You might survive this.

I might be able to save you.

The difference was that Mika didn't have anybody. She wasn't anybody else's Elspeth. Nobody wanted her, and nobody was going to stop her when that little monster inside her grew fangs. When I saw that look on her face, I finally tipped over the line between understanding madness and experiencing madness. It was the only explanation for the errant thoughts that flittered through my mind.

Maybe it's time to throw it all away. I could just … toss it out. Everything I had learned. The certificates, the awards, the half-finished books and my clusterfuck of a thesis. Everything I had wasted my life on leading up to this moment.

None of it works. Throw it away. Do whatever it takes to save her. Just do something different.
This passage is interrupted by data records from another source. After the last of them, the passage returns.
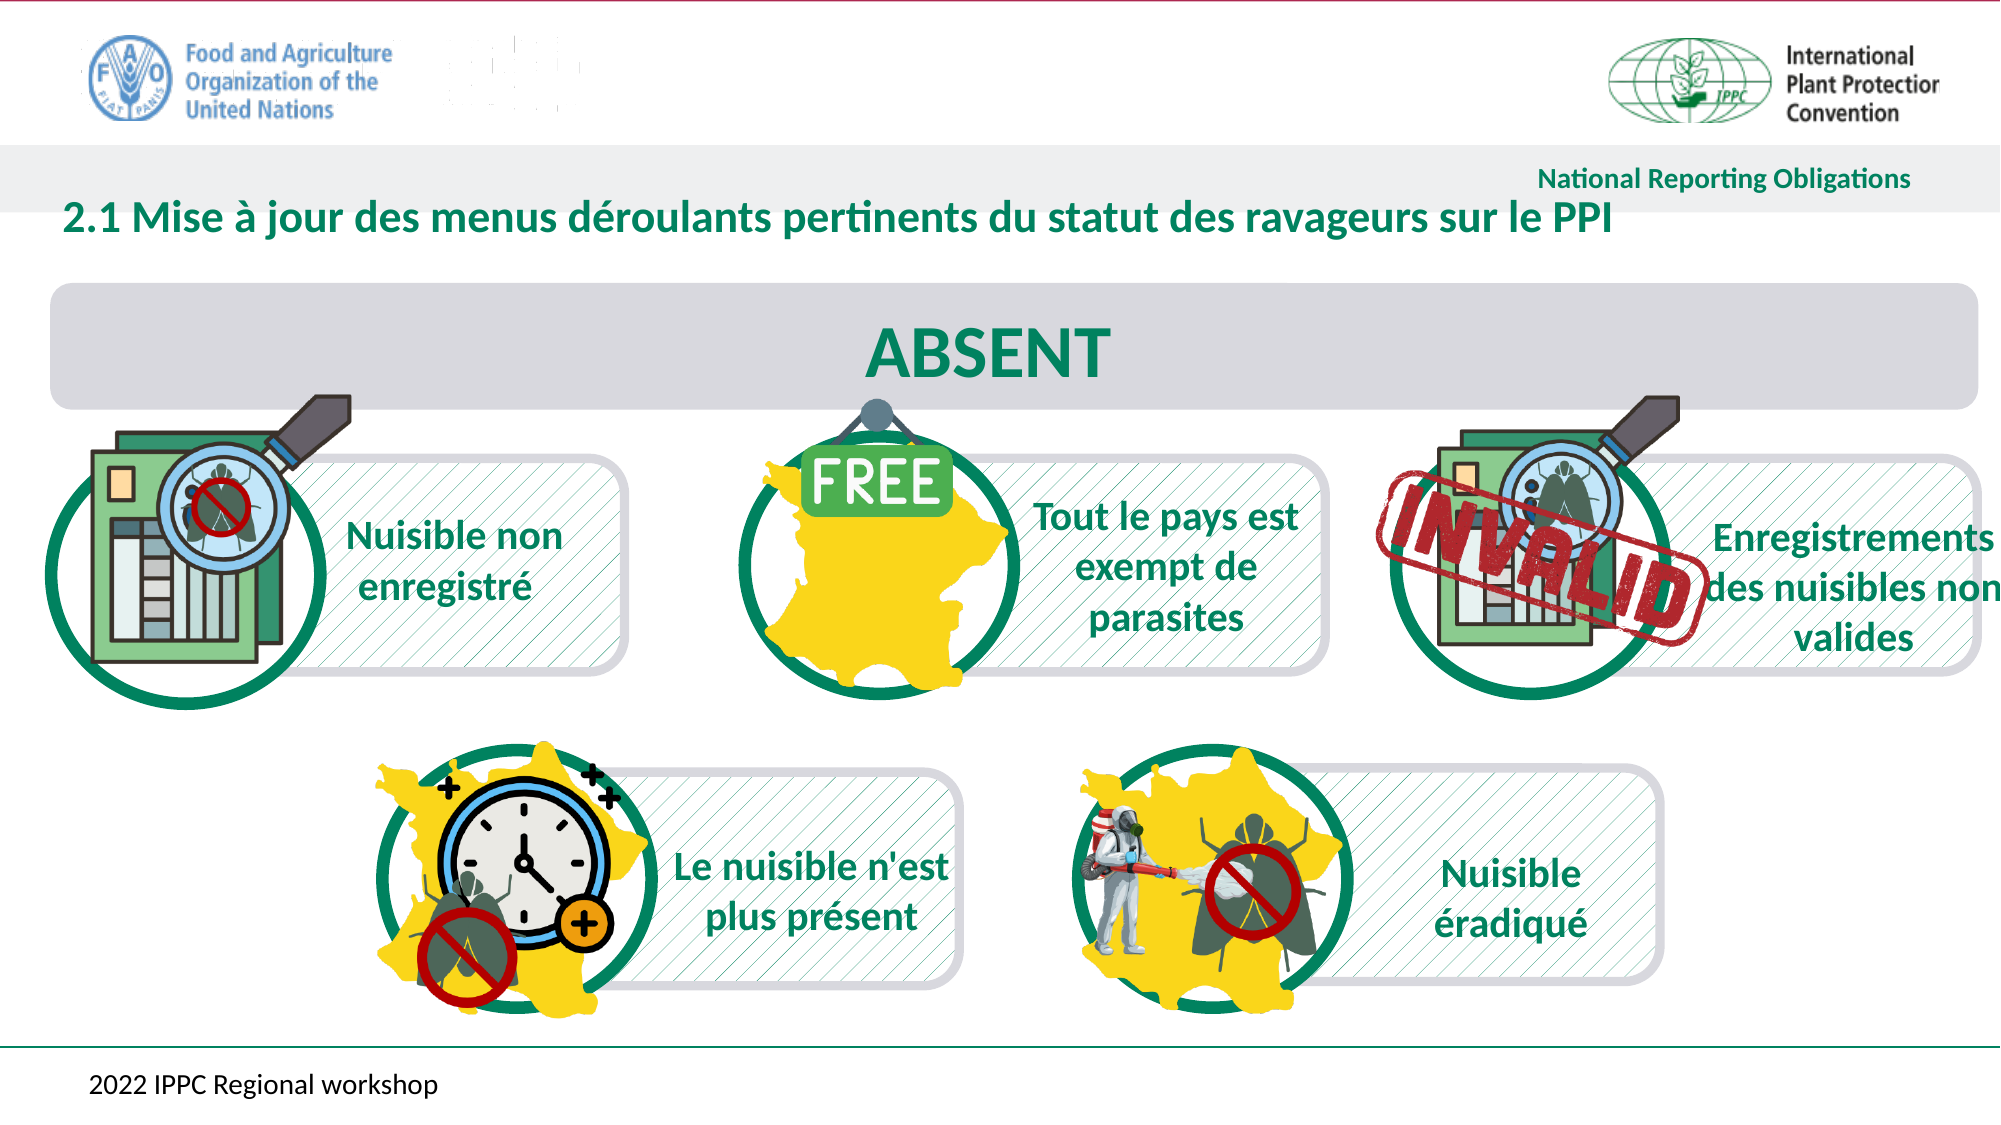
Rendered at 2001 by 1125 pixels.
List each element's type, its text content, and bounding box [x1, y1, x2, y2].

text_box [392, 457, 626, 673]
text_box Le nuisible n'est plus présent [659, 831, 980, 947]
text_box Tout le pays est exempt de parasites [1034, 481, 1321, 647]
text_box Nuisible non enregistré [392, 500, 590, 616]
text_box [50, 282, 1979, 410]
text_box [659, 771, 961, 831]
text_box [1453, 672, 1608, 695]
picture [357, 728, 659, 1022]
text_box [659, 947, 961, 987]
text_box [119, 688, 253, 705]
text_box Enregistrements des nuisibles non valides [1752, 502, 2000, 668]
text_box [1363, 766, 1662, 983]
text_box ABSENT [718, 302, 1229, 400]
picture [1057, 736, 1363, 1030]
picture [732, 394, 1034, 699]
picture [1362, 376, 1752, 672]
text_box [1034, 457, 1327, 673]
text_box [1608, 668, 1961, 673]
text_box Nuisible éradiqué [1363, 838, 1660, 954]
text_box [1752, 457, 1979, 502]
picture [56, 373, 392, 688]
text_box [50, 537, 56, 613]
text_box 2.1 Mise à jour des menus déroulants pertinents du statut des ravageurs sur le PPI [51, 180, 1649, 256]
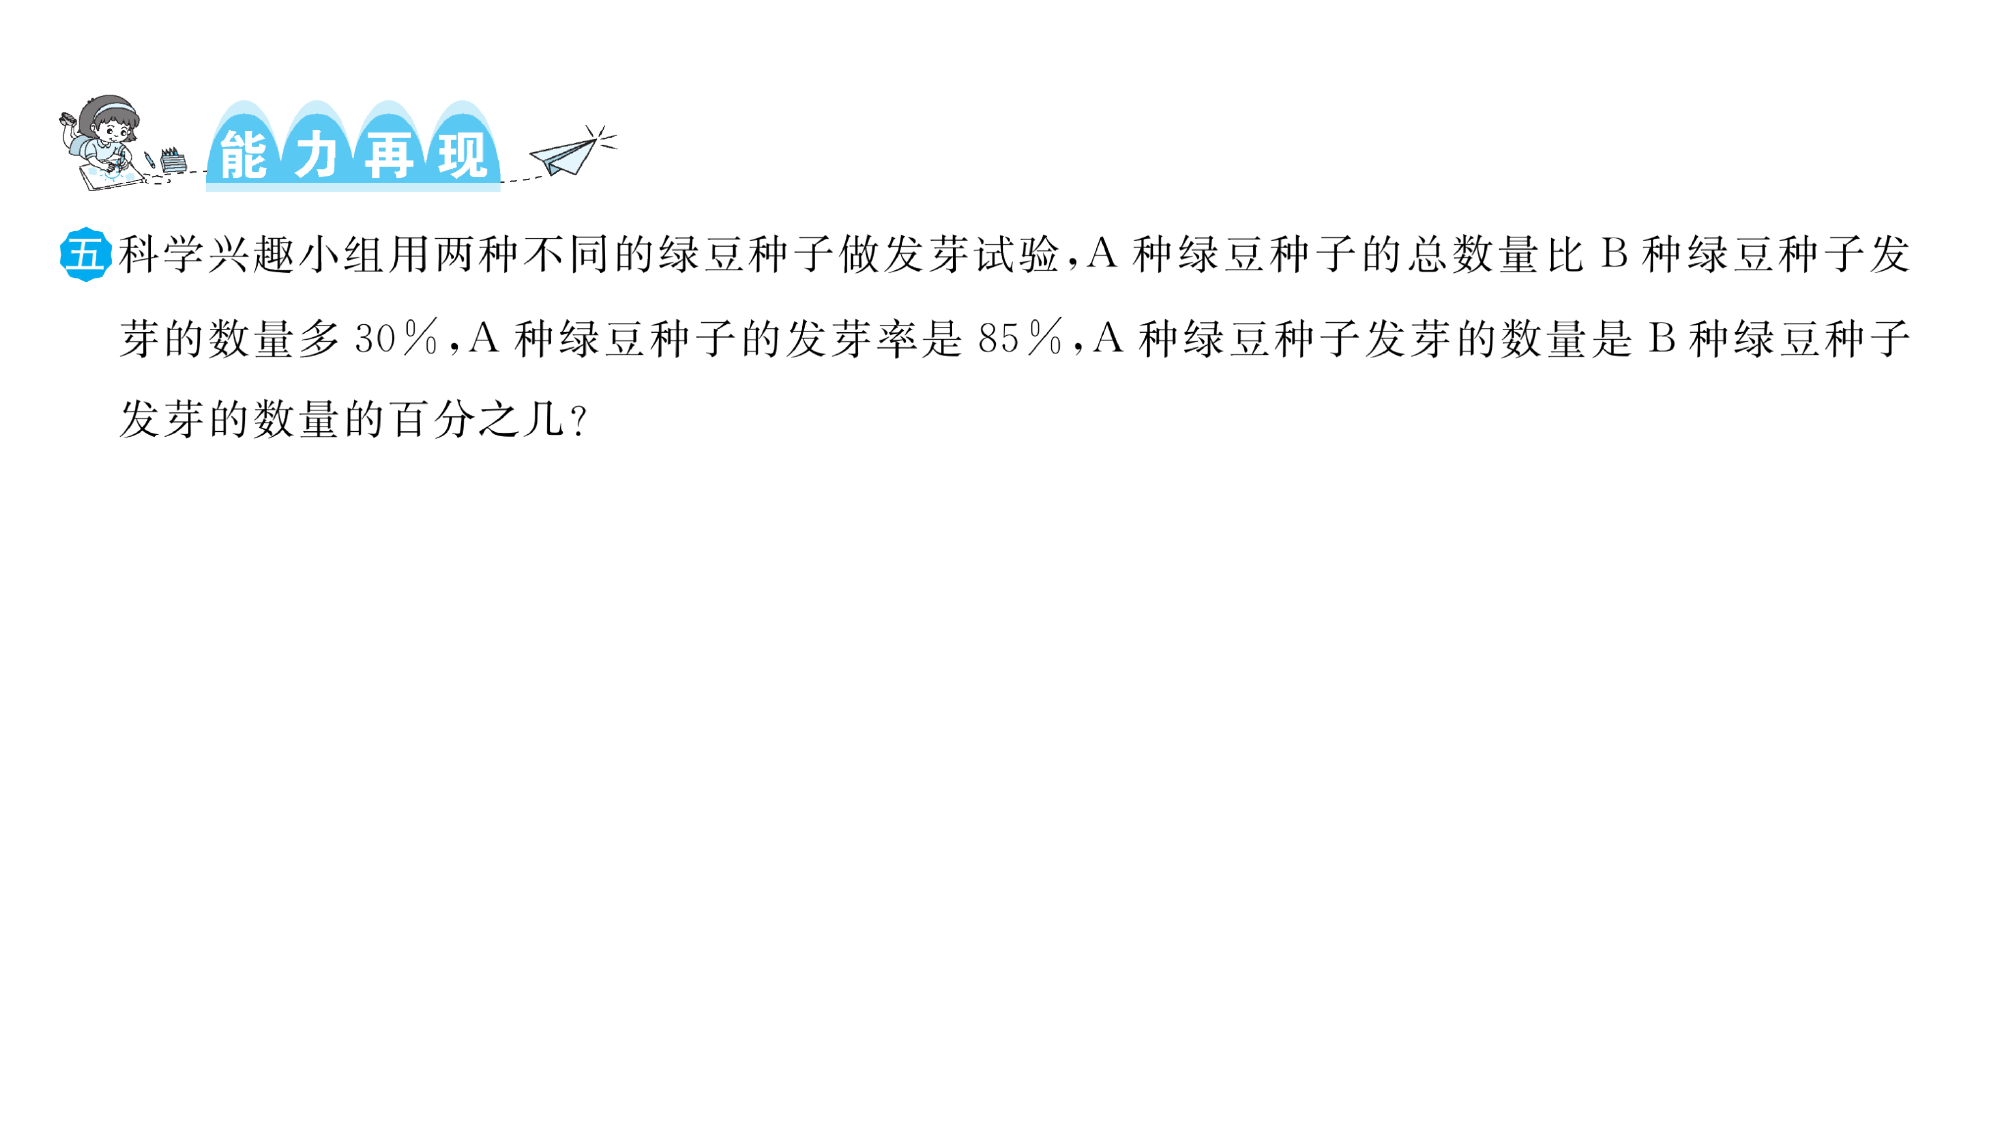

Step up, force yourself into her life .

Take over.

Save her.

I was only a month away from finishing my time at the school, only days away from handing in my thesis, and admittedly a few years off resolving my toxic saviour complex. I had a job lined up at the centre in town, the same one I had been interning at for the past year. Everything was set in concrete. The life I had been working towards was right there, within grasp, but then … so was Mika Grey.

Her skin was too pale, her eyes too bright. She looked feverish, her cheeks flushed, and her hands shaky. She had slipped into my office like a pale shadow, already a year older than the other students, but looking like they scared the crap out of her … until she spoke, and I heard the complete lack of fear in her voice.

It was toneless, smooth as silk, a little deeper and huskier than I expected. As soon as she spoke, she pressed her fingers to her pursed lips like she wanted to feel the words. Like she could capture them and examine them for the strange curiosity they were.

Maybe in my temporary insanity, I forgot to see her as a task and began to see her as a person. White as a sheet and shaking like one strung out in strong winds. She was barely tethered, hanging on by her fingertips … and I hadn't heard what she had sa id.

Fuck , what were we talking about ?

I was distracted.

There was just something about her. She was completely closed off and completely aware. Her large, unblinking eyes were taking in every minute detail of my office, glancing at things I hadn't even noticed. She stared at my plants for an abnormally long amount of time, a tiny crease appearing between her eyebrows.

She was so fucking sad, so fucking lost, and yes, she was fucking beautiful. I could be honest about that. She was objectively stunning. All thick, heavy golden waves and eyes so green they were hypnotising.

I could imagine her at my college—she would be a freshman by now if she hadn't been kept back a year. I could see her laughing in the sun, leaning back in the grass with a circle of friends who all adored her, drawn to this stunning creature. If she were happy, she would glow.

She would be a magnet.

I would have to fight through a line of men just to beg her to have coffee with me.

Sitting there in my office, pale and thin and drawn, without even the ghost of happiness left to haunt her, she was breaking my heart.

Do whatever it takes .

That thought dug roots, attaching to my psyche.